Characteristics of the CD19⁺ B cells and the correlation of CD40, CD86 and Pax-5 expression in CD19⁺ B cell subsets. Spleen B cells were cultured in the presence and absence of RA and/or αGalCer for 4 days. B cells were stained with CD19, CD1d, IgG1, or IgD, respectively. A group of cells were also labeled with CFSE on day 0 to monitor the B cell division. From A to E, Differential characteristics of CD19lo (red) and CD19hi (blue) B cells. A sample of B cells cultured for 4 days in the presence of RA (20 nM) was presented. A. Gating of CD19lo and CD19hi cells. B. Cell distribution on forward and side scatter. C. CFSE dye dilution on day 4 (B cells of day 0 are in gray). sIgG1 (D) and CD1d (E) expressions were shown, filled gray showed negative staining using the isotype control antibodies. F. αGalCer and RA increase CD19hi expression. The A gate was set to analyze the CD19hi B cell population.
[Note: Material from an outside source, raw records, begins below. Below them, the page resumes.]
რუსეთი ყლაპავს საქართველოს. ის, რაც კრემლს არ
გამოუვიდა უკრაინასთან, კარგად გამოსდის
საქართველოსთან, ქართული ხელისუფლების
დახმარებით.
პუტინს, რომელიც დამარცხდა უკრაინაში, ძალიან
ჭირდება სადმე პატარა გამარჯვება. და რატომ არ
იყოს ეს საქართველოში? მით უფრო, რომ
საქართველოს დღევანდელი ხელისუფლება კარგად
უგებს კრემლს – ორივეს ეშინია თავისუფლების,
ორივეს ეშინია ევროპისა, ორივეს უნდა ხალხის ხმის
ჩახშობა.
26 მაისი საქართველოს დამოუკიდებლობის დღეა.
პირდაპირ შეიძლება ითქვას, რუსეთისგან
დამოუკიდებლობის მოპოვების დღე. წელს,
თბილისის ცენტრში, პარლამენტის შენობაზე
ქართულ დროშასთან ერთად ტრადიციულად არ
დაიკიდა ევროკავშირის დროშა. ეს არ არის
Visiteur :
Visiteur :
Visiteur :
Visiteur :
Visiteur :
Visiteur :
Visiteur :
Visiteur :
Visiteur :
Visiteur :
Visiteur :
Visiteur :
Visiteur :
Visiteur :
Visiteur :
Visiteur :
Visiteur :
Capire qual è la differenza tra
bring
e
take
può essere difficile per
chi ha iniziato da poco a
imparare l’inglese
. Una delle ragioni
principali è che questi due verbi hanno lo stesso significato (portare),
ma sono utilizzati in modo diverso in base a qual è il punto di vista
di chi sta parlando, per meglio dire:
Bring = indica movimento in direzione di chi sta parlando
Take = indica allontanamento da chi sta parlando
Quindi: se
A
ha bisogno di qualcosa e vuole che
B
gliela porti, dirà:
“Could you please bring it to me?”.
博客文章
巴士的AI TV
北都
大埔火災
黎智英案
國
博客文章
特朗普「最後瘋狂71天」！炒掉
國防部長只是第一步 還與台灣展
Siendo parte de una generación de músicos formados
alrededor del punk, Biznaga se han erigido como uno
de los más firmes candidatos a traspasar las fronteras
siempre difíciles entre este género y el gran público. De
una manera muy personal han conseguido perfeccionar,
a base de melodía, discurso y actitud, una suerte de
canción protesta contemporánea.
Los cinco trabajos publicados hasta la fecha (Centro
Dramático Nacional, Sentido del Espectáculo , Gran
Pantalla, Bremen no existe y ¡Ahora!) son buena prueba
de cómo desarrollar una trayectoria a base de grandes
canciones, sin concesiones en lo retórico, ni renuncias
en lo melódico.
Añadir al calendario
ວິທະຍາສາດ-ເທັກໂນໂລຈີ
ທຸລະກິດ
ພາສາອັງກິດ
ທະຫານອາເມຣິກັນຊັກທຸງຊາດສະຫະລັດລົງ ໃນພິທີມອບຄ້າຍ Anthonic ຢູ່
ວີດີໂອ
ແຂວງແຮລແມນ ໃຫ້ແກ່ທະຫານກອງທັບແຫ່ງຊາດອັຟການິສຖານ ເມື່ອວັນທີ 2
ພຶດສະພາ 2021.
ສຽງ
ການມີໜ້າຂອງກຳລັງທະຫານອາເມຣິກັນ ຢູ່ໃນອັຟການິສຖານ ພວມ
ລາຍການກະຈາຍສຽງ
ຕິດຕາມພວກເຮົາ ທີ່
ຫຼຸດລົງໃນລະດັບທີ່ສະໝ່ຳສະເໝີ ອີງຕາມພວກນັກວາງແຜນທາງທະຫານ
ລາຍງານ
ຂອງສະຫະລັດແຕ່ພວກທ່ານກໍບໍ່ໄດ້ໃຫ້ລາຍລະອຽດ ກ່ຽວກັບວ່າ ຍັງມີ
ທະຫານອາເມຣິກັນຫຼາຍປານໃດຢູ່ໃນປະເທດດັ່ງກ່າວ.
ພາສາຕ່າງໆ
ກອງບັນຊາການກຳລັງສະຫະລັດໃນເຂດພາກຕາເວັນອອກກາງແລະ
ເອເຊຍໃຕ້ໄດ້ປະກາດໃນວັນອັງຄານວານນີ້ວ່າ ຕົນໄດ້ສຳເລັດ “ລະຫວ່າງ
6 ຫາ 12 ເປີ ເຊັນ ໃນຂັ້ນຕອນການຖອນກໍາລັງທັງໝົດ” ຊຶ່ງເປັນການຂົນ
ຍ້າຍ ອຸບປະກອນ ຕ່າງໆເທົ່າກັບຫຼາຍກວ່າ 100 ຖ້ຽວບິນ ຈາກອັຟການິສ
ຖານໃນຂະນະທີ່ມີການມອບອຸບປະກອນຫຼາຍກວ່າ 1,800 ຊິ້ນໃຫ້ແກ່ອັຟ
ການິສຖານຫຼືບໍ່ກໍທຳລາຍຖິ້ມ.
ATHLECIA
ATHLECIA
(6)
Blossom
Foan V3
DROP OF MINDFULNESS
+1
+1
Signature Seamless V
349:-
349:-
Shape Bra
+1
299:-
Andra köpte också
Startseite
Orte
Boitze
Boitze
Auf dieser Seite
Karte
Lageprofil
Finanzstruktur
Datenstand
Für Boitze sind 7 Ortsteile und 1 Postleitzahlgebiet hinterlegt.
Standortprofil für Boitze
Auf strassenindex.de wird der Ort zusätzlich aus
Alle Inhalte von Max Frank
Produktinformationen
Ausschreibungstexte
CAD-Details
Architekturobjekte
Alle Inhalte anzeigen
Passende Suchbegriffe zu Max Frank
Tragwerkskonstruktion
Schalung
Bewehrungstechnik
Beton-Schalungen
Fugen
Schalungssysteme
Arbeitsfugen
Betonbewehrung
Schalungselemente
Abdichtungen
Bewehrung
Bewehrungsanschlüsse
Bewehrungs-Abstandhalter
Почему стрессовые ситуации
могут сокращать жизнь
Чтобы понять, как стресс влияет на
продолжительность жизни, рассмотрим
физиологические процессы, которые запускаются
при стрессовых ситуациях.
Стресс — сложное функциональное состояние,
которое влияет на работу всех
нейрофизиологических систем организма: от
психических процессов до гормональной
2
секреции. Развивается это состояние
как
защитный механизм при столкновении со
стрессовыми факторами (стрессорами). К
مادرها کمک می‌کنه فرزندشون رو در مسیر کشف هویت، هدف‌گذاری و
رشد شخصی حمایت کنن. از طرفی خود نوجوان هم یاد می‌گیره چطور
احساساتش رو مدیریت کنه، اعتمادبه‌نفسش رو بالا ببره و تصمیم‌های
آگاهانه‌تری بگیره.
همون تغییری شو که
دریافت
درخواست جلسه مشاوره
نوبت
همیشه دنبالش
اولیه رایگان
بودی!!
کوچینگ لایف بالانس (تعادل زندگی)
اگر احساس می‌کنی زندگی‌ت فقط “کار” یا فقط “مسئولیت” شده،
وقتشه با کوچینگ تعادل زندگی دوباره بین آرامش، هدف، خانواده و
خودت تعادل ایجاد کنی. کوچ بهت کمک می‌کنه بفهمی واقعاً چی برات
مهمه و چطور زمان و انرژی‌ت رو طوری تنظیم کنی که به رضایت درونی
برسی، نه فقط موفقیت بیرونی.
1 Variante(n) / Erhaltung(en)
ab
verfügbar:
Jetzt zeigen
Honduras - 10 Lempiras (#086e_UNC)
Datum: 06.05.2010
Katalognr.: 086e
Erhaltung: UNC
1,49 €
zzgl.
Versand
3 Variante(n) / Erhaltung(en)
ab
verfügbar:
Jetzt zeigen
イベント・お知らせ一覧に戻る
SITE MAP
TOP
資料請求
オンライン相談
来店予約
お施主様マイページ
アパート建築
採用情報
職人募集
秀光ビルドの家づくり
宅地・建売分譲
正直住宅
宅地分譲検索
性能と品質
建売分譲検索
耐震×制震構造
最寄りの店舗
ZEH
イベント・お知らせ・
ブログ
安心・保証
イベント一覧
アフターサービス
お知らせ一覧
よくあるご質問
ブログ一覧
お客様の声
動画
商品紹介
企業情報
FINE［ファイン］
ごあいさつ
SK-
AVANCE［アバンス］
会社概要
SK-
G and H. αGalCer and anti-μ differentially regulated CD40⁺Pax-5hi, and CD86⁺Pax-5hi cells in CD19hi and CD19lo cells. B cells cultured for 24 hours were analyzed for their CD40, CD86, Pax-5 and CD19 expression. Live cells were first gated on CD19hi and CD19lo groups and then analyzed for CD40 and Pax-5 or CD86 and Pax-5. Data are representative of three or more independent experiments, n=3 per experiment. Groups with different letters differed significantly, a>b>c>d, P < 0.05.

Fig. 6

RA and αGalCer differentially regulate plasmacyte differentiation. B cells were cultured in the presence and absence of RA, αGalCer and/or anti-μ for 4 days and costained with antibodies. Cells were gated on their CD19 expression and then analyzed for CD138 or Fas-PNA staining. A. RA increased CD138⁺ B cells. B. CD19hi population contained a higher percentage of Fas⁺-PNA⁺ B cells, and RA increased Fas⁺-PNA⁺ on both CD19hi and CD19lo populations. Groups with different letters differed significantly, a>b>c>d, P < 0.05.

Fig. 7

αGalCer increases the anti-TT IgG secreting B cells in CD19hi B cells. Splenocytes from TT-immunized mice with and without αGalCer were collected and stained for CD19, then sorted into CD19hi and CD19lo B cells for ELISPOT assay. A. Representative histograms showing the CD19+ cell population before and after sorting. B. ELISPOT assay showing that CD19hi B cells in αGalCer treated mice had higher number of antibody-secreting cells. Data were analyzed by two-way ANOVA followed by Bonferroni post hoc test, n=3. Groups with different letters differed significantly, a>b, P < 0.05.